◆ **Problem to work on**
Return every line of the listing below that contains the string "image".

◆ **Exercise data**
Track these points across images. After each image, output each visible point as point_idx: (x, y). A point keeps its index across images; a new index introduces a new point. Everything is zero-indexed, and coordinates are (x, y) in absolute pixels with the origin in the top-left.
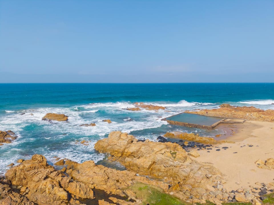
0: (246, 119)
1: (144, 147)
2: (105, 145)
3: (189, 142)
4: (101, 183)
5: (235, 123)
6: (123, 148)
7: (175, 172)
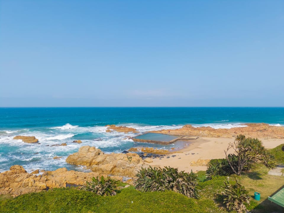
0: (199, 136)
1: (109, 157)
2: (75, 158)
3: (148, 154)
4: (71, 180)
5: (190, 139)
6: (91, 158)
7: (130, 172)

◆ **Solved problem**
Track these points across images. After each image, output each visible point as point_idx: (x, y). A point keeps its index across images; a new index introduces a new point. Everything is zero-indexed, and coordinates are (x, y) in absolute pixels with the origin in the top-left.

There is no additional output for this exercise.